Daftar Soal:
**A)** Salin tanpa perubahan bagian teks tentang revisi PP 109/2012, mulai dari "Hal senada juga" terus sampai "prevalensi perokok anak.".
**B)** Tulis ulang paragraf teks tentang revisi PP 109/2012 yang diawali "Padahal dalam praktiknya" dalam bentuk daftar dengan tetap memuat fakta utamanya.
**C)** Lanjutkan teks tentang revisi PP 109/2012, dimulai sesudah kalimat terakhir yang ditampilkan.

---------- Teks Kutipan

Hal senada juga disampaikan oleh Ketua KNPK Muhammad Nur Azami mengatakan revisi PP 109 ini menekan bisnis pabrik rokok dengan kebijakan pemasaran, distribusi dan perdagangan.

Seperti diketahui, selama dua tahun terakhir wacana revisi PP 109/2012 didorong oleh Kementerian Kesehatan untuk melegalkan perluasan gambar peringatan kesehatan dari 40% menjadi 90% dan pelarangan total promosi dan iklan di berbagai media, termasuk tempat penjualan. Dorongan ini dilakukan dengan dalih adanya peningkatan prevalensi perokok anak.

Mata rantai IHT menilai wacana revisi PP 109/2012 oleh Kementerian Kesehatan secara jelas tidak memandang dan memposisikan keberlanjutan IHT sebagai sektor padat karya yang memiliki multiplier effect yang signifikan bagi ekonomi dengan rantai pasok hulu-hilirnya.

Padahal dalam praktiknya, IHT telah berkomitmen dan konsisten taat pada kebijakan pengendalian tembakau di antaranya membatasi iklan media luar ruang, iklan televisi yang hanya diperbolehkan tayang pada jam tertentu, menerapkan tempat khusus merokok yang terpisah hingga larangan menjual rokok kepada ibu hamil dan anak di bawah 18 tahun.

--------------------
---------- Data Mentah

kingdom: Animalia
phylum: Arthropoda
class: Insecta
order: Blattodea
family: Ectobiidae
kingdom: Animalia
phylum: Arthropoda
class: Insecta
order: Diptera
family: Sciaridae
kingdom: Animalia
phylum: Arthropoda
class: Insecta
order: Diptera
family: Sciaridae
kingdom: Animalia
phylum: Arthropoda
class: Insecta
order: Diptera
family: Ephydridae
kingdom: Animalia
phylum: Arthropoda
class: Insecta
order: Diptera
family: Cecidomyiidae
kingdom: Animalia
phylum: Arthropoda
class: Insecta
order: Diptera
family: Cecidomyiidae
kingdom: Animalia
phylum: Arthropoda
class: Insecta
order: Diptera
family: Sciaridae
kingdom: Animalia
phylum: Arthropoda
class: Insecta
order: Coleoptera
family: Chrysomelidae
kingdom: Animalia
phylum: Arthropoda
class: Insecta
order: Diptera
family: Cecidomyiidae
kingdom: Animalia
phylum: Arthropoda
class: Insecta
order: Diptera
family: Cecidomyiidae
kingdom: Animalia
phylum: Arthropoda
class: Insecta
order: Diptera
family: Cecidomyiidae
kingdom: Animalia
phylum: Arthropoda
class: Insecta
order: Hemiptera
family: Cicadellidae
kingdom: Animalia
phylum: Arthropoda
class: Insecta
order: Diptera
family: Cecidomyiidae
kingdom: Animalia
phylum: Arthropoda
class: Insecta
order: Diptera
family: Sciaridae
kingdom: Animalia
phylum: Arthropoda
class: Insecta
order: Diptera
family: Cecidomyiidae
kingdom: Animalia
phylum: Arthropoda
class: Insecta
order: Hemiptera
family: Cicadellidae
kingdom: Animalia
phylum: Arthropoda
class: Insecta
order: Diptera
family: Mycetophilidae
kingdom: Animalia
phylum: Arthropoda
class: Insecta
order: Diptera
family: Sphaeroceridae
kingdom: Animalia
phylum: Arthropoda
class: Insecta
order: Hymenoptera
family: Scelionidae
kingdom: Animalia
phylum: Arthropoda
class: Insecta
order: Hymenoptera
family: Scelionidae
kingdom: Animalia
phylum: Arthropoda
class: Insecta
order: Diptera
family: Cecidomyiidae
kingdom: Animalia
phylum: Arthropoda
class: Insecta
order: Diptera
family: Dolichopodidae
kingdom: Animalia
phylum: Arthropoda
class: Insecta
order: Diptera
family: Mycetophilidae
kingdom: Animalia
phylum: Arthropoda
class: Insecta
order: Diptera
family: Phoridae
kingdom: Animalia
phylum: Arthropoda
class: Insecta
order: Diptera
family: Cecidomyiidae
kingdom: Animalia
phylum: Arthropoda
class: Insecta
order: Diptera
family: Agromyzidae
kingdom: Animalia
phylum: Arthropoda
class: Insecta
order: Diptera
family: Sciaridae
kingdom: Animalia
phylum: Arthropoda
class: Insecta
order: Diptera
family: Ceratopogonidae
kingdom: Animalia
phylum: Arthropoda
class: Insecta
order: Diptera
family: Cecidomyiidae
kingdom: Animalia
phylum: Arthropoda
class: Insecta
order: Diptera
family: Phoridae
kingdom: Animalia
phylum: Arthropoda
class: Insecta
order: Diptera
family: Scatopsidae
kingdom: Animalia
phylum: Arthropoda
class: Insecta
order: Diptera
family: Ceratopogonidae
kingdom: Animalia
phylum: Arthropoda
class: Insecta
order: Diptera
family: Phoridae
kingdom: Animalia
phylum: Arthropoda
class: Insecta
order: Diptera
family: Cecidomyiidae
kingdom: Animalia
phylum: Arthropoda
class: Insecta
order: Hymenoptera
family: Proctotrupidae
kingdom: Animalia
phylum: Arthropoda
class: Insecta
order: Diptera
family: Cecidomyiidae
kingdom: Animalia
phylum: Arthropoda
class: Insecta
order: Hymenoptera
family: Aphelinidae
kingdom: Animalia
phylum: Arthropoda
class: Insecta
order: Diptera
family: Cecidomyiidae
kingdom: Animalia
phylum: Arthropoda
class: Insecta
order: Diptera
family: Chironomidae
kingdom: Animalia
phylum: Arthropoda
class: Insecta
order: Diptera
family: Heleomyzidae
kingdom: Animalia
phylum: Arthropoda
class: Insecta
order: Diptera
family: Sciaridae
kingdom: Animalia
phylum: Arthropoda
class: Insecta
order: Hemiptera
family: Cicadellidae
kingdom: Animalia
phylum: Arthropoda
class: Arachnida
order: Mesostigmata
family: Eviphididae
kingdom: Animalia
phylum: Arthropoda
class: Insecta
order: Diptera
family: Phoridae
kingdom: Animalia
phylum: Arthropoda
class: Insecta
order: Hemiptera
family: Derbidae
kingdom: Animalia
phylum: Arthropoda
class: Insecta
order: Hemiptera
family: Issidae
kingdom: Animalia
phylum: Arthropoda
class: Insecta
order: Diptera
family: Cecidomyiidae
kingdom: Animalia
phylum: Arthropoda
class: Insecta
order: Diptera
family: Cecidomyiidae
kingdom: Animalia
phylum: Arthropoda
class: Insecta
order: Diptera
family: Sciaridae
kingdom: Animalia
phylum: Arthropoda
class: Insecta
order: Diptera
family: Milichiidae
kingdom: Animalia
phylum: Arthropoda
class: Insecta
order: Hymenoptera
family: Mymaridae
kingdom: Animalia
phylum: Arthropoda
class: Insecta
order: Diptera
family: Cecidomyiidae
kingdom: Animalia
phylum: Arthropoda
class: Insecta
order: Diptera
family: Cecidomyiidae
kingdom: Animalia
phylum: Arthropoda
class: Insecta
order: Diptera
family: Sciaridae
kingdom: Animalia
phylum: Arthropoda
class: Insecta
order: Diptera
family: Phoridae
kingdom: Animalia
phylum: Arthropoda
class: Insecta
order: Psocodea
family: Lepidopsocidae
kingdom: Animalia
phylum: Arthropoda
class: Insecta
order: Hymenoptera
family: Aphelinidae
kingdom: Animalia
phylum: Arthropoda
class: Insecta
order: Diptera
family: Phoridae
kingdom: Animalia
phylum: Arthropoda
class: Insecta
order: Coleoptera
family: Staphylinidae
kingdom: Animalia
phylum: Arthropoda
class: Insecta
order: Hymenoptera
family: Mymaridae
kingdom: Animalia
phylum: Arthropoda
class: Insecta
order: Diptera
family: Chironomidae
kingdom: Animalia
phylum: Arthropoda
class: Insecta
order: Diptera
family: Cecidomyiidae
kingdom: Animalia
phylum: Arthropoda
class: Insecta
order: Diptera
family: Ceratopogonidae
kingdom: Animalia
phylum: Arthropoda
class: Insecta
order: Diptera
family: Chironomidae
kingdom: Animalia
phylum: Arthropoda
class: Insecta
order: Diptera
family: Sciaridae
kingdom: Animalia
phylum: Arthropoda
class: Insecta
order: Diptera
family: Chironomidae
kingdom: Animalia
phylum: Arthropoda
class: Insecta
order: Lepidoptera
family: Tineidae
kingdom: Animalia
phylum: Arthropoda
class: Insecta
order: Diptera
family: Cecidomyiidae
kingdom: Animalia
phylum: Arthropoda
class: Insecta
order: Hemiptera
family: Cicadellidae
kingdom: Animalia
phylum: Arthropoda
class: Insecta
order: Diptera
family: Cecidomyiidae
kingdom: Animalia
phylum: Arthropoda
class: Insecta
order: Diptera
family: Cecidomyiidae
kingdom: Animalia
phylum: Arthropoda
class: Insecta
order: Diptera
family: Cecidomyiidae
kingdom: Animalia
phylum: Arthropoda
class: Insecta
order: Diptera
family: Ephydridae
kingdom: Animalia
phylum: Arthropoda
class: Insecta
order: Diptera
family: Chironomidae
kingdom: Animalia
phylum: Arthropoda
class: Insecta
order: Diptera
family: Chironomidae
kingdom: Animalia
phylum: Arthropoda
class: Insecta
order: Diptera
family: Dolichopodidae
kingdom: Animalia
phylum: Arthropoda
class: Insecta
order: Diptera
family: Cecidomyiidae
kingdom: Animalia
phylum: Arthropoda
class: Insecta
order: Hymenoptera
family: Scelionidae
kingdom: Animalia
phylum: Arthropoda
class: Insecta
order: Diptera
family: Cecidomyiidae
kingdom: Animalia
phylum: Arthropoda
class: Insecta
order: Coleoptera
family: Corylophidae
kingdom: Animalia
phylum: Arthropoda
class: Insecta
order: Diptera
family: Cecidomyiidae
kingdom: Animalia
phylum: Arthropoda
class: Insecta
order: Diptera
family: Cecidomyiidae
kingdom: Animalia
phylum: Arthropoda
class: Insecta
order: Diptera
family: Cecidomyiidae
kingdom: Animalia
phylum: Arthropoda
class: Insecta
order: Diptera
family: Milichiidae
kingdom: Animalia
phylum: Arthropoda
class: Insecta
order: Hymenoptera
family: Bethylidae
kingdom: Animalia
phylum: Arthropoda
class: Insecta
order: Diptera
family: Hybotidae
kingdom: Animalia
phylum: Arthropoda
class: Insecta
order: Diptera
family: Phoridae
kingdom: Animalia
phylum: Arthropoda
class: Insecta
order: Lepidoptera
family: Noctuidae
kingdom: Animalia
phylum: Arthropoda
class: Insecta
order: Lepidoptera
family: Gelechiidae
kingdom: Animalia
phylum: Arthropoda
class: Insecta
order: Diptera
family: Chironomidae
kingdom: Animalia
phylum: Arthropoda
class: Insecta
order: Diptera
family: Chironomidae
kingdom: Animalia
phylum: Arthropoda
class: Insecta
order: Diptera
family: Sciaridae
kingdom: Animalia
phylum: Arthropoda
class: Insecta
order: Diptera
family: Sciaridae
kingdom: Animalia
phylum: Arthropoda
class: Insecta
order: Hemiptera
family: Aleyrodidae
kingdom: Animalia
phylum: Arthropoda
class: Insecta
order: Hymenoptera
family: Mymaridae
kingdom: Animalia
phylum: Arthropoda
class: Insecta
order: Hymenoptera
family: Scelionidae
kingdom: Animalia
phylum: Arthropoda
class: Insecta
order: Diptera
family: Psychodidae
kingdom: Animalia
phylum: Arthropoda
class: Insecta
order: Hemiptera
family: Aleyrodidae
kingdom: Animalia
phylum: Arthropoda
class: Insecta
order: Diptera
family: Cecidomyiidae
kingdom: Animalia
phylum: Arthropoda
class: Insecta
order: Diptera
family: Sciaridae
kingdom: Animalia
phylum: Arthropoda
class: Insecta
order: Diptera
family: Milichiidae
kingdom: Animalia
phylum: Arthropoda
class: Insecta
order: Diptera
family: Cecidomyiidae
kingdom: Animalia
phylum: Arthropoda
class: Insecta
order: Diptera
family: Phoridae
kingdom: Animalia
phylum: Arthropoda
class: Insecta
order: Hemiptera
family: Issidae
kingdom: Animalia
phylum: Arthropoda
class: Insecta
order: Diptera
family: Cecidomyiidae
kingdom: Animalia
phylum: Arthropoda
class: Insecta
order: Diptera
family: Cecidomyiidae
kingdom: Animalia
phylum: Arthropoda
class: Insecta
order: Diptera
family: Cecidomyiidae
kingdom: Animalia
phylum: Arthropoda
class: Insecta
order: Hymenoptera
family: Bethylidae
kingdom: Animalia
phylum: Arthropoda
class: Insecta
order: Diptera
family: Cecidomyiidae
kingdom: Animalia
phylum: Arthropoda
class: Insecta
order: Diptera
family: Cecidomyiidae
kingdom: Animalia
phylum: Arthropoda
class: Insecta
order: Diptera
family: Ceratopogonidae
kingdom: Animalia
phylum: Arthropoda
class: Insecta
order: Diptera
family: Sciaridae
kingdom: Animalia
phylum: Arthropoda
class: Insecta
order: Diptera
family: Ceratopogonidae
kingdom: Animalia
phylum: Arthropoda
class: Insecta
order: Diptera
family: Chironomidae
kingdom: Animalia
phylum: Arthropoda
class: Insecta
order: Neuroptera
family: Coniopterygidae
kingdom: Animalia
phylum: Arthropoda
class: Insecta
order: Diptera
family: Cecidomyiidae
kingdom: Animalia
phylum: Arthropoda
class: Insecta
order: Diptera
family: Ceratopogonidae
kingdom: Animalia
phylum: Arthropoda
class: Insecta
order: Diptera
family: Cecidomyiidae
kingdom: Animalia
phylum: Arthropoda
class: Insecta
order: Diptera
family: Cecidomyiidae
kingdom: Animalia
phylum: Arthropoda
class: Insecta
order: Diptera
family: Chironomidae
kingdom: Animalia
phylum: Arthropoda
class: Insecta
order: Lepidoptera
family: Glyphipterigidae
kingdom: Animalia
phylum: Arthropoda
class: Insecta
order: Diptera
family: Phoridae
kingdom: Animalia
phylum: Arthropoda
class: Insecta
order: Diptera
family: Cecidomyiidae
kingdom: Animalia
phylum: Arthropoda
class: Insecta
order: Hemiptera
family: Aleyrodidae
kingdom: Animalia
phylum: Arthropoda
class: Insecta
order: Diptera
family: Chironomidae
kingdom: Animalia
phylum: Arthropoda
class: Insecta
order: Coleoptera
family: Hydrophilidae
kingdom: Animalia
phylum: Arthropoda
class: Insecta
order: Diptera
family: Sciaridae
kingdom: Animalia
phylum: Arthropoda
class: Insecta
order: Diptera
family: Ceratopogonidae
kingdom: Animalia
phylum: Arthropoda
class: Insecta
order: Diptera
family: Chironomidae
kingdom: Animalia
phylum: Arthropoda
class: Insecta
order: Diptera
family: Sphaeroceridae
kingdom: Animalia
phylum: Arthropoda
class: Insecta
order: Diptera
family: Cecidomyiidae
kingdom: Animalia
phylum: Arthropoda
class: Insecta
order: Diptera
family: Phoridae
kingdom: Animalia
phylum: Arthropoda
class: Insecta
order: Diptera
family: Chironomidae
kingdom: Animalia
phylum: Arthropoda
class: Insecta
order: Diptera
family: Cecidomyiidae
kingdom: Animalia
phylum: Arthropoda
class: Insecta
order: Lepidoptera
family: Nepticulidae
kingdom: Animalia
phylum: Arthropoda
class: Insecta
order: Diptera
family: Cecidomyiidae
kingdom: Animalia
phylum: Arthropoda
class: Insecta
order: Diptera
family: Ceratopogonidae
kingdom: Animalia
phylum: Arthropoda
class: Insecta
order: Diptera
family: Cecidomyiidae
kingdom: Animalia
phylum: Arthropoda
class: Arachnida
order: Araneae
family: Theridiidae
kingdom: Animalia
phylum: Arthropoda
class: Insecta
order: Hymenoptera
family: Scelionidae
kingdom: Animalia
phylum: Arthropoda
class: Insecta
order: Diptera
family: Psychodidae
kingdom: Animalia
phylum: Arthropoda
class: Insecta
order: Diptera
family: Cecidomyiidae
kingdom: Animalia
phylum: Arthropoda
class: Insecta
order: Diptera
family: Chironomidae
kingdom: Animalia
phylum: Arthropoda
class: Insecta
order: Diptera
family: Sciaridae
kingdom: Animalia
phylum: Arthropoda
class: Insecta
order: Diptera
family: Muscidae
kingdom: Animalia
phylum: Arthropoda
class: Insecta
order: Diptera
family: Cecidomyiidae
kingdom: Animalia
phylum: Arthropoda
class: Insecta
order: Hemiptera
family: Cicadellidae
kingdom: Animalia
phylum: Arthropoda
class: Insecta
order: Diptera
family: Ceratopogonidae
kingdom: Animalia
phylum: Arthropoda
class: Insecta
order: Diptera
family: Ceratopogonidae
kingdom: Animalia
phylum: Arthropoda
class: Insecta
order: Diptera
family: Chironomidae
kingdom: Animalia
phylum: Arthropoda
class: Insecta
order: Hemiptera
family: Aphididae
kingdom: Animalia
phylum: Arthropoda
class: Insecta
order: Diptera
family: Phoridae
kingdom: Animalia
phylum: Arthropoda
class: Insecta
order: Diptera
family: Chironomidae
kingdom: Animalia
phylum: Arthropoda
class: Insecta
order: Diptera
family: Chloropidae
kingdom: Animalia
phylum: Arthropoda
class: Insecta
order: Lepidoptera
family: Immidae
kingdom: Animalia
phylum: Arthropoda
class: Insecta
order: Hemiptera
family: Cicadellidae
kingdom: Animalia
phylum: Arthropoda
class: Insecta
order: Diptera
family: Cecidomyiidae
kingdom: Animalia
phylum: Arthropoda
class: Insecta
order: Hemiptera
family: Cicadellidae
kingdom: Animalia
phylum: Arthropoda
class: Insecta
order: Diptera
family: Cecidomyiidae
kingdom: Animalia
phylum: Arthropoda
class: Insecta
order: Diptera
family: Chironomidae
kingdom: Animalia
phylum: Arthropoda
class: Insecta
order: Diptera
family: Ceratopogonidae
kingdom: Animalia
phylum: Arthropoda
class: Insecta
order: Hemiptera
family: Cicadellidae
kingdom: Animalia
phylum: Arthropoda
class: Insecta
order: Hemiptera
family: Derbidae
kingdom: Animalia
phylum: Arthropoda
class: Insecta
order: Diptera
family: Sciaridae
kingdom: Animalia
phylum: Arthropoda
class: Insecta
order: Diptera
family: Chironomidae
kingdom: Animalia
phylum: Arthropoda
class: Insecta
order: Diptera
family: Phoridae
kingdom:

--------------------

Jawaban per Soal:
**A)**
Hal senada juga disampaikan oleh Ketua KNPK Muhammad Nur Azami mengatakan revisi PP 109 ini menekan bisnis pabrik rokok dengan kebijakan pemasaran, distribusi dan perdagangan.

Seperti diketahui, selama dua tahun terakhir wacana revisi PP 109/2012 didorong oleh Kementerian Kesehatan untuk melegalkan perluasan gambar peringatan kesehatan dari 40% menjadi 90% dan pelarangan total promosi dan iklan di berbagai media, termasuk tempat penjualan. Dorongan ini dilakukan dengan dalih adanya peningkatan prevalensi perokok anak.

**B)**
Dalam praktiknya, IHT telah berkomitmen dan konsisten menaati kebijakan pengendalian tembakau, antara lain:
- membatasi iklan media luar ruang;
- menayangkan iklan televisi hanya pada jam tertentu;
- menerapkan tempat khusus merokok yang terpisah;
- tidak menjual rokok kepada ibu hamil dan anak di bawah 18 tahun.

**C)**
Usulan yang dicantumkan dalam revisi PP 109/2012 juga dinilai jauh lebih ketat dibandingkan Kerangka Kerja Pengendalian Tembakau atau Framework Convention on Tobacco Control (FCTC). Padahal, Indonesia tidak ikut dalam ratifikasi FCTC. Revisi PP 109/2012 akan menjurus pada aksesi FCTC yang memperburuk iklim usaha sektor IHT.

Sebanyak 12 elemen mata rantai IHT yang ikut menandatangani pernyataan sikap penolakan revisi PP 109/2012 yakni Aliansi Masyarakat Tembakau Indonesia (AMTI), Asosiasi Petani tembakau Indonesia (APTI), Asosiasi Petani Cengkih Indonesia (APCI), Himpunan Kerukunan Tani Indonesia (HKTI), Pemuda Tani Indonesia HKTI, Federasi Serikat Pekerja Rokok Tembakau Makanan Minuman SPSI (FP RTMM SPSI), Gabungan Produsen Rokok Putih Indonesia (GAPRINDO), dan Gabungan Produsen Rokok Surabaya (GAPROSU). Selain itu, ada juga Lembaga Konsumen Rokok Indonesia (LKRI), Komite Nasional Pelestarian Kretek (KNPK), Perokok Bijak dan Komunitas Kretek.